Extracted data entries
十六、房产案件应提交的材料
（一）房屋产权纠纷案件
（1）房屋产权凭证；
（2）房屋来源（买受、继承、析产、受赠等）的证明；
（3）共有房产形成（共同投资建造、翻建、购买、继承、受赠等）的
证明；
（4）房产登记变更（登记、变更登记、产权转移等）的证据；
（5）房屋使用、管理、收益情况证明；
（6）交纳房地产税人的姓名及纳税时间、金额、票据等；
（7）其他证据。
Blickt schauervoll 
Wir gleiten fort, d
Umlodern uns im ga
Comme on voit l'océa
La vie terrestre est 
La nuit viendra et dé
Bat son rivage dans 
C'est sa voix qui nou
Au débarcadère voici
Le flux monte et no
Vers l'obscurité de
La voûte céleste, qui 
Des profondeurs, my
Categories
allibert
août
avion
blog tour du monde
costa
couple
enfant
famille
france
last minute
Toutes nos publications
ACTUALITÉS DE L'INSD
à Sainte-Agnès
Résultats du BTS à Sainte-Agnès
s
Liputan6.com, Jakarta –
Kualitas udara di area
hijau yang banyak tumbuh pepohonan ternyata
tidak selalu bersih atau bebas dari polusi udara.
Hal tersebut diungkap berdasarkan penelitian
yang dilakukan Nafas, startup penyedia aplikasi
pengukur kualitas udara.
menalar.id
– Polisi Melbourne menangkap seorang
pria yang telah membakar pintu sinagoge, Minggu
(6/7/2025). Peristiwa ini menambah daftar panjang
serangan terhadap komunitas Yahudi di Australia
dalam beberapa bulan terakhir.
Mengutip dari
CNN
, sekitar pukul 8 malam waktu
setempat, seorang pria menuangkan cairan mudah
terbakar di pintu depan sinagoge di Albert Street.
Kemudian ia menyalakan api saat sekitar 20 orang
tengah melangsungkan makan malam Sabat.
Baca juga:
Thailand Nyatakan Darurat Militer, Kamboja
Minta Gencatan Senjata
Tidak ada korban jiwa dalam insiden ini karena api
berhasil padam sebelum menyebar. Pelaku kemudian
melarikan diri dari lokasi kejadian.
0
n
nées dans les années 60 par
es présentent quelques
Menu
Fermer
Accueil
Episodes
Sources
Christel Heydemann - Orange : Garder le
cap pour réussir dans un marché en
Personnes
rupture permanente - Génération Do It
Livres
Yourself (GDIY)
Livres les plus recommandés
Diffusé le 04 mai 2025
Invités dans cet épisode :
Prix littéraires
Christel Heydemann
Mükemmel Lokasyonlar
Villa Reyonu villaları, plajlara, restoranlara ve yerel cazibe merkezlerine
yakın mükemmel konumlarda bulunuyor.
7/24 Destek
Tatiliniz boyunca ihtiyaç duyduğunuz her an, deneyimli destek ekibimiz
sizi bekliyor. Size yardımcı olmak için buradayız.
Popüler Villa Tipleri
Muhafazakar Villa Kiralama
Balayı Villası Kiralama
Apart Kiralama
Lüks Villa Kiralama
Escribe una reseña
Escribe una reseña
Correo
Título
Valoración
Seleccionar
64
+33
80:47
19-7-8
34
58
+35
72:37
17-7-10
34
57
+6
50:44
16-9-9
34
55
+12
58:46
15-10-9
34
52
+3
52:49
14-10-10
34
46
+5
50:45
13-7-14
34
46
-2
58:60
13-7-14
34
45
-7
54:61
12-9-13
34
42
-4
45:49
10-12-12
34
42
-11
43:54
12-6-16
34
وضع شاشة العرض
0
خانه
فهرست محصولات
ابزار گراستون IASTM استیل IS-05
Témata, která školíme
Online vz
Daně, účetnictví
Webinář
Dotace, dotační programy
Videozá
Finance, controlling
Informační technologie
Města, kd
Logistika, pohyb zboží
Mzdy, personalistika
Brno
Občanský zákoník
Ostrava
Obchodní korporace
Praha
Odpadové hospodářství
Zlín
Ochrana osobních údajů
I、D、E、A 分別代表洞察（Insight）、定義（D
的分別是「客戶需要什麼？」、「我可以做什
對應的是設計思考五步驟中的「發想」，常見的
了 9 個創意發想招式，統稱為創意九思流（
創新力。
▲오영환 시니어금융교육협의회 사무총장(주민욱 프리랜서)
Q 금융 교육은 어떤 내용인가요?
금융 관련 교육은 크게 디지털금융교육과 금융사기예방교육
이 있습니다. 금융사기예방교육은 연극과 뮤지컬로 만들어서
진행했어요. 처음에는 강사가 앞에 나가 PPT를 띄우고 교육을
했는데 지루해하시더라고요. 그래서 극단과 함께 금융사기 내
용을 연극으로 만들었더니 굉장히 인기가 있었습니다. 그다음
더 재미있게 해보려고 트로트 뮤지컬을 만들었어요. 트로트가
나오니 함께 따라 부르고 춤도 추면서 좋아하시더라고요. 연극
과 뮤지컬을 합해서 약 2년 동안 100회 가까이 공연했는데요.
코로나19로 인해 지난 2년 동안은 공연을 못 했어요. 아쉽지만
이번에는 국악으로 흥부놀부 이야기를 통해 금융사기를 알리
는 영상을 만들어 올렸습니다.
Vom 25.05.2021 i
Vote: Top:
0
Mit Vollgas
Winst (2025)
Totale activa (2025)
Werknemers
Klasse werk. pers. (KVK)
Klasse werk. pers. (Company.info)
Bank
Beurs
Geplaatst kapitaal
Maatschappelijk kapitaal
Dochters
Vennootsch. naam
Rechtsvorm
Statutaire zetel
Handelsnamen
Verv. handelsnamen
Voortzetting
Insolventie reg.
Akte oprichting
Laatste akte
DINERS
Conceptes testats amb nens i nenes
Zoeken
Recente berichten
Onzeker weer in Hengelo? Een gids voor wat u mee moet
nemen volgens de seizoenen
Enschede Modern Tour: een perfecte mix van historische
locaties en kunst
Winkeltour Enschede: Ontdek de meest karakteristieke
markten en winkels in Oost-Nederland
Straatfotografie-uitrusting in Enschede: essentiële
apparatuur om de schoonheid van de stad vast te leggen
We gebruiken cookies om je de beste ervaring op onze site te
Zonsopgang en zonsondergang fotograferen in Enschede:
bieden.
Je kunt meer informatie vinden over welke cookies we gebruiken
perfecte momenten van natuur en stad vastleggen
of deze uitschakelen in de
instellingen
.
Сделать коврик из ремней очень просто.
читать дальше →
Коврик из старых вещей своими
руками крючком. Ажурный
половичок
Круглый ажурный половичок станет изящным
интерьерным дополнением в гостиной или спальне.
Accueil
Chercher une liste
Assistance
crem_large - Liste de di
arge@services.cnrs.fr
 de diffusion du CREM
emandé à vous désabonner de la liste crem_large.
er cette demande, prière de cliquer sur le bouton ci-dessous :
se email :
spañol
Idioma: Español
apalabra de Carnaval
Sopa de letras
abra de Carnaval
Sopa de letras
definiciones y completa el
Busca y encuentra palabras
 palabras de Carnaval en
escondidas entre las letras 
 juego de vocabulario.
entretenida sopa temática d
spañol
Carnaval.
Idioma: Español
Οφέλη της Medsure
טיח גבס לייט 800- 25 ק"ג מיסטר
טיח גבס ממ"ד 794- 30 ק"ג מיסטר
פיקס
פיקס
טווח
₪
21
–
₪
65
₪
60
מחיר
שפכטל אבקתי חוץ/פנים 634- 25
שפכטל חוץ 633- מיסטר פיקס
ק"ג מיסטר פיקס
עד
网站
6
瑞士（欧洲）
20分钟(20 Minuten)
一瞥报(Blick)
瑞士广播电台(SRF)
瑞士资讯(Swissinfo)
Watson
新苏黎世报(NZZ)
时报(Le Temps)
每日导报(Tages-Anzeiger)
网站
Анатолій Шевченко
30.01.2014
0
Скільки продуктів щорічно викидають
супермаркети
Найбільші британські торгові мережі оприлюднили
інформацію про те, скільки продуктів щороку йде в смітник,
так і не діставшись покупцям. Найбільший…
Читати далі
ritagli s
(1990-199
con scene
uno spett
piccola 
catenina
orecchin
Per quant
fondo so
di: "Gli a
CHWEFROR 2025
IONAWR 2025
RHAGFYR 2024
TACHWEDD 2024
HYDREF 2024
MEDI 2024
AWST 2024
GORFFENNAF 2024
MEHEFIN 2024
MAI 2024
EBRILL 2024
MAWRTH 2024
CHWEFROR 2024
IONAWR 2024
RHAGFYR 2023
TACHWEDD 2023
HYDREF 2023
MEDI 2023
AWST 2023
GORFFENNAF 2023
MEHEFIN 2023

Exercise description
Each line of the data in which the string "dari" appears needs to be copied.

Answer to this exercise
tidak selalu bersih atau bebas dari polusi udara.
Mengutip dari
melarikan diri dari lokasi kejadian.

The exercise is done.